Closed bleachzk closed 6 years ago
Hello!
Can you post the logs of the following:
kubectl describe nodes
kubectl logs nvidia-device-plugin-daemonset-ljrwc --namespace kube-system
kubectl logs nvidia-device-plugin-daemonset-m7h2r --namespace kube-system
After edit /etc/docker/daemon.json as follow:
{ "exec-opts": ["native.cgroupdriver=systemd"], "default-runtime": "nvidia", "runtimes": { "nvidia": { "path": "/usr/bin/nvidia-container-runtime", "runtimeArgs": [] } } }
I get a new error:
[root@mlssdi010001 k8s]# kubectl logs nvidia-device-plugin-daemonset-qbdlh --namespace kube-system
2018/01/15 03:13:11 Loading NVML 2018/01/15 03:13:11 Fetching devices. nvidia-device-plugin: symbol lookup error: nvidia-device-plugin: undefined symbol: nvmlDeviceGetPciInfo_v3
@bleachzk see this comment https://github.com/NVIDIA/k8s-device-plugin/issues/19#issuecomment-355724269
Can you run the following on your GPU node while Kubelet is running (i.e: the node is in the k8s cluster) ?:
$ docker build -t nvidia/k8s-device-plugin:1.9 https://github.com/NVIDIA/k8s-device-plugin.git#v1.9
$ docker run --security-opt=no-new-privileges --cap-drop=ALL --network=none -it -v /var/lib/kubelet/device-plugins:/var/lib/kubelet/device-plugins nvidia/k8s-device-plugin:1.9
[root@mlssdi010003 k8s-device-plugin]# docker build -t nvidia/k8s-device-plugin:1.9 https://github.com/NVIDIA/k8s-device-plugin.git#v1.9 Sending build context to Docker daemon 7.56 MB Step 1/17 : FROM nvidia/cuda:9.0-base-ubuntu16.04 as build Error parsing reference: "nvidia/cuda:9.0-base-ubuntu16.04 as build" is not a valid repository/tag: invalid reference format
@pineking How to build k8s-device-plugin without docker?I tried to run command:
C_INCLUDE_PATH=/usr/local/cuda/include LIBRARY_PATH=/usr/local/cuda/lib64 go build
Get error as follow: error.log.txt
What's your version of Go?
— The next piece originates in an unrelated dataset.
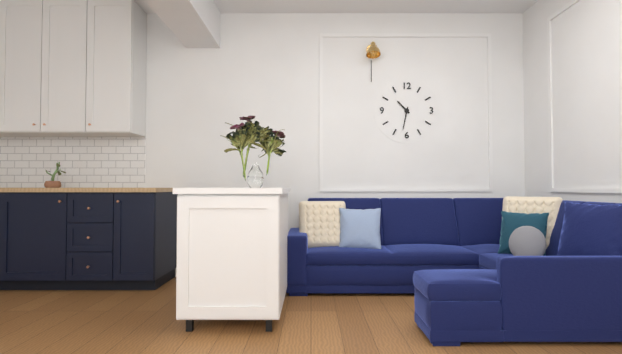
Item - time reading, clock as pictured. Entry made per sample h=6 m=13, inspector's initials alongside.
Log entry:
h=10 m=32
And what's your version of Docker? I think you have old versions of both.
@flx42
[root@mlssdi010003 k8s-device-plugin]# go version go version go1.9.2 linux/amd64
[root@mlssdi010003 k8s-device-plugin]# docker --version Docker version 17.03.2-ce, build f5ec1e2
Ok, your version of go is recent, so I'm not sure why it fails to build. Your version of docker is a bit old, it doesn't support multi-stage builds.
But still, the image provided on Docker Hub should work. What is the output of the following commands?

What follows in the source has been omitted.